A: I think that SI is just another chance to get a placement. It is crucial for those who want to chill after getting placed after getting a PPO in SI. Other than that, I think it just gives you exposure to corporate life. Even if you don’t get an SI, you get another more time to prepare for placements. So even if you don’t get an SI, it’s not that big a deal; you always get a better chance to qualify for placements, which is what matters. 

  1. Were you confused about taking up a summer intern at some point, given the fact that you might not get a chance to do a dual-PS (like most of the dualites do)? 

A: I was also confused about whether to do a summer internship or dual PS. Later on, I planned on doing a summer internship and sitting for the first sem placements. So if the whole pandemic situation had not been here, I would have spent my summer doing the SI and then directly come to the campus for placements. I supposed that was worth the risk because if you get a PPO in the summer internship, you can have an early assurance about being placed.

  1. What are your plans for the upcoming placement cycle, as well as the PS-2/TS process? Do you have any off-campus placement/internship plans?

A: For now, I am only focusing on my dual PS-2. I think the placement criteria got a bit more rigid this year. So I don’t believe that I would get a chance to appear for a few companies. 

  1. Do you have any suggestions for your juniors appearing for the SI cycle this year or would be appearing for it in a year from now?

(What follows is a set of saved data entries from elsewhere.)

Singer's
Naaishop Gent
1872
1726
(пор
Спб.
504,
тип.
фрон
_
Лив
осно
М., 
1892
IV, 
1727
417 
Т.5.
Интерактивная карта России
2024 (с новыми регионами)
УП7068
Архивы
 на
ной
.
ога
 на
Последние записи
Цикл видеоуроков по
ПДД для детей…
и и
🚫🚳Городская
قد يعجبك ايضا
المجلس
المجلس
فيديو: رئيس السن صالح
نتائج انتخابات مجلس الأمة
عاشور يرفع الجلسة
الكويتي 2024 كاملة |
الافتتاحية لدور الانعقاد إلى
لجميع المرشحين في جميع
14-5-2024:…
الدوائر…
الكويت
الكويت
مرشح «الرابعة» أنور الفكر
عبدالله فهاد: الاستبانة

A: Summer Internship is just a good platform for developing your coding skills from the perspective of IT placements. Even if you don’t get an SI. It doesn’t matter. It just makes you realize the pattern of questions that are being asked by companies. I think that the interview process is fundamental for an individual to get during the summer intern. Because it helps to calm your nerves when you will be sitting for placements, those interview experiences are something that everybody should get before placements because it will help you get to know about the placement interview atmosphere. So preparing for an SI will always be helpful for your placements.

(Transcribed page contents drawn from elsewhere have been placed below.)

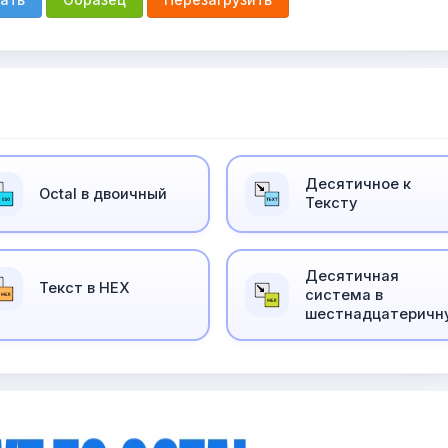
Десятичное к
Оctal в двоичный
Тексту
Десятичная
Текст в HEX
система в
шестнадцатеричн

Spend as much time on InterviewBit as possible. I would usually spend it looking at the solutions to questions. Then, apply it, and then gain that knowledge to use it in the next question. This cycle would go on because I couldn’t do most of the questions on my own. But I can assure you that once you solve and get to know its solutions, I think your coding skills will indeed develop. It would be a challenging and frustrating process. I have told many of my juniors that they have asked me, and they would always get frustrated that they aren’t able to do any questions. But it’s the same process for everyone literally because mostly no one can do those questions initially. Just get to know the solutions and remember those solutions to the solution’s approach and how it is usually solved. And try to apply that in a similar type of question in the next attempt. I think it is helpful that you get to know the solutions to the problems if you’re not able to solve it.